DS: I am struck by the restraint and realism in your books.
Polyp: A lot of comic book drawing has a tendency to melodrama and to glory in a pornography of violence. I try to avoid those extremes. The force-feeding scene in the suffragette chapter is obviously violent but it gets a lot of its power from the restraint on the other pages around it. And when I draw people in extreme situations, I try to avoid theatricality. I will often go back to real contemporary images and let them inspire my historical ones. One of my Peterloo images of a protestor being attacked is based on a famous photograph from Orgreave during the miner’s strike in 1984. Another one, depicting the Peterloo protesters trying to escape by climbing a wall, is based on a famous photograph of football fans escaping the Hillsborough disaster. I think both the physical realism and the resonance this creates with later struggles is important.

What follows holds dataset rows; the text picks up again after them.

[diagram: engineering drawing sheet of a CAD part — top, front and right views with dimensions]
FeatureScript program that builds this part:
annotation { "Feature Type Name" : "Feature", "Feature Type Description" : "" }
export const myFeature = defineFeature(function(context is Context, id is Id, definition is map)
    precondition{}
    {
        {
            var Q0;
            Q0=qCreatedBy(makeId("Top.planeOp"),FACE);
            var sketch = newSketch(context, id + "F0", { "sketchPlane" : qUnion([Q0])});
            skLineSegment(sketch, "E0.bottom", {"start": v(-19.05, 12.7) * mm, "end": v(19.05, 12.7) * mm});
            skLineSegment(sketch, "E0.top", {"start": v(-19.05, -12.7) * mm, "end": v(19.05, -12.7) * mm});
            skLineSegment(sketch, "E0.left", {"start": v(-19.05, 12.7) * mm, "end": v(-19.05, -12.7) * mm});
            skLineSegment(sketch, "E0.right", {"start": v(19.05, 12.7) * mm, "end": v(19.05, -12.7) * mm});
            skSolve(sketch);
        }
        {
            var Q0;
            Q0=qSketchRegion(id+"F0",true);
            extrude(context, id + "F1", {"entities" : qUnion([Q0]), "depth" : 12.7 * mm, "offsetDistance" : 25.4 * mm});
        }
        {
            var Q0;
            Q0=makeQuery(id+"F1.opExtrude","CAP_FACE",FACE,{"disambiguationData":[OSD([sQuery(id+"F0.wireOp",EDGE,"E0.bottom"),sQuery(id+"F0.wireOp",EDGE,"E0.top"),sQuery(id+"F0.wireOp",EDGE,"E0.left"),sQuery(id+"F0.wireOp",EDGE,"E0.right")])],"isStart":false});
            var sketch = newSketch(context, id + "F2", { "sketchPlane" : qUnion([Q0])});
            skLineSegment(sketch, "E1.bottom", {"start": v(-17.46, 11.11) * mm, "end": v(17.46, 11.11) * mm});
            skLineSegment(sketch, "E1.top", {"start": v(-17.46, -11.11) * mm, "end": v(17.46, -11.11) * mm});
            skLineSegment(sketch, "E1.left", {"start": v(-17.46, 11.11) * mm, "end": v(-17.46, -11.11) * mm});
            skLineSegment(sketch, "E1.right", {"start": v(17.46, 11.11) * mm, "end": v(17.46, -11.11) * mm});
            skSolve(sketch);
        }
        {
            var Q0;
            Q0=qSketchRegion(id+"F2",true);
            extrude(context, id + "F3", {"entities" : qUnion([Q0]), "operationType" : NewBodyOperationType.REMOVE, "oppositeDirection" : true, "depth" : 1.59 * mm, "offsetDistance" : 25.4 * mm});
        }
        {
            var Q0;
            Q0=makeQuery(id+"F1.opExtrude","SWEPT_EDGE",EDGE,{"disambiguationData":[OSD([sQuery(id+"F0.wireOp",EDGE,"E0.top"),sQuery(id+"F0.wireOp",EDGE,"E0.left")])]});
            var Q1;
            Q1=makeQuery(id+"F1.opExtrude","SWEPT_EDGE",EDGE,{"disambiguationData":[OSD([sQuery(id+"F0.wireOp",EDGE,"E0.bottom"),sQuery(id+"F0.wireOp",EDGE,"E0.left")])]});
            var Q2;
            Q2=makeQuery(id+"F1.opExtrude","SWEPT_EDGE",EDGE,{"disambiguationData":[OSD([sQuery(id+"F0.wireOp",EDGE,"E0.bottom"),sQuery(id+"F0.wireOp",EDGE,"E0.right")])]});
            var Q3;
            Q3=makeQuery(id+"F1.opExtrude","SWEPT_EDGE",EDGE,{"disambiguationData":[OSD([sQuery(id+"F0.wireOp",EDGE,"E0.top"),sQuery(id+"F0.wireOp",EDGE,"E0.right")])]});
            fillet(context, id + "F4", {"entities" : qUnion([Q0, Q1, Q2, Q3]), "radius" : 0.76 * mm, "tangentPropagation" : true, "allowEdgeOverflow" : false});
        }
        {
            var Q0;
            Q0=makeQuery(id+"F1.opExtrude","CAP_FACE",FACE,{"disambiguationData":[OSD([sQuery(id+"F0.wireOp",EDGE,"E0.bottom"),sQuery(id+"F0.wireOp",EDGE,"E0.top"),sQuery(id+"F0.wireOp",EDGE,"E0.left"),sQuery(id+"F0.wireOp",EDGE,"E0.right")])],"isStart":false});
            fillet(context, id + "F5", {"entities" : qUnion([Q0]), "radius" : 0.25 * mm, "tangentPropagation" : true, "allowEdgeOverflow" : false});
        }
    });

DS: Let’s talk a bit about Chartism.
Polyp: I see Malcolm’s book on your shelf. I slightly cursed him when I was using his material for the Chartist chapter because he described this torchlit procession in which a group were carrying a box illuminated from inside with the word Liberty on the side in glass, and I’m like, ‘Right, I’m drawing that’ but then when I went through the description I was trying to work out what this object must have looked like, and I couldn’t quite picture it. And so, because I’m a prop builder, I decided I’d build it in my head! And that was tough! The description was quite sparse and working out how this thing could possibly have been carried, without keeling over, was intriguing. I hope I got it right. I’d love to get hold of a Tardis and go back and see if I got it right.

DS: The Liberty Box aside, was there anything specifically about drawing the Chartists which you found challenging?
Polyp: To be really frank, the main difficulty with Courage was just the timescale and budget. You sometimes have to choose what you’re going to draw and how many images you are going to put on the page, and the density of images versus words. If anything I think maybe the Chartism chapter lacks images of the violence that they were subjected to. I’ve got words in there about them being attacked by the cops but you know they were just constantly getting stuff thrown at them. I also wanted to leave space to explore the division between ‘moral force’ and ‘physical force’ Chartists – that felt really core to the theme of Courage. And to be honest you just draw some things because it’s going to be fast: drawing a single object takes a day, but it takes about a week to draw an entire crowd which all look like real figures. I’m not doing a cartoon style; I’m going for physical realism and there’s a lot of work that goes into that.
DS: One of the defining features of Chartism is that it was a mass movement …
Polyp: I knew that the classic photo of Kennington Common had to go in but again, partly for speed but also partly because I’m quite interested in in the mediums in which history is being recorded, I decided to show the photograph as an actual metal plate being developed. I thought that was interesting because it says something about how objects, real physical objects, record history.

DS: Finally, I want to ask you about your sketch of William Cuffay, which is one of the items which is going to be auctioned at Chartism Day. It is a wonderful drawing, not least because you’ve made Cuffay look so warm and genial. As far as I know the only contemporary image we have of Cuffay is a depiction in Reynold’s Political Instructor from c.1850. Did you draw from that?

Polyp: I was initially tempted to reproduce that image, but I just felt such a kind of love and admiration for the guy – in in a way that I didn’t for, say, Feargus O’Connor – that I wanted to do something more. You can see the warmth in his face and I thought that deserves to be a real portrait of a real person not a reproduction of the Reynold’s one, which is itself quite a cartoony image. So I spent some time searching someone with similar facial characteristics and ethnicity, and eventually found one of those standard commercial pictures you can get, of this man who resembled what we know of Cuffay, and I was able to combine my impression of that image with the Reynold’s one, to create a new sketch, which looks familiar but conveys the depth he deserves.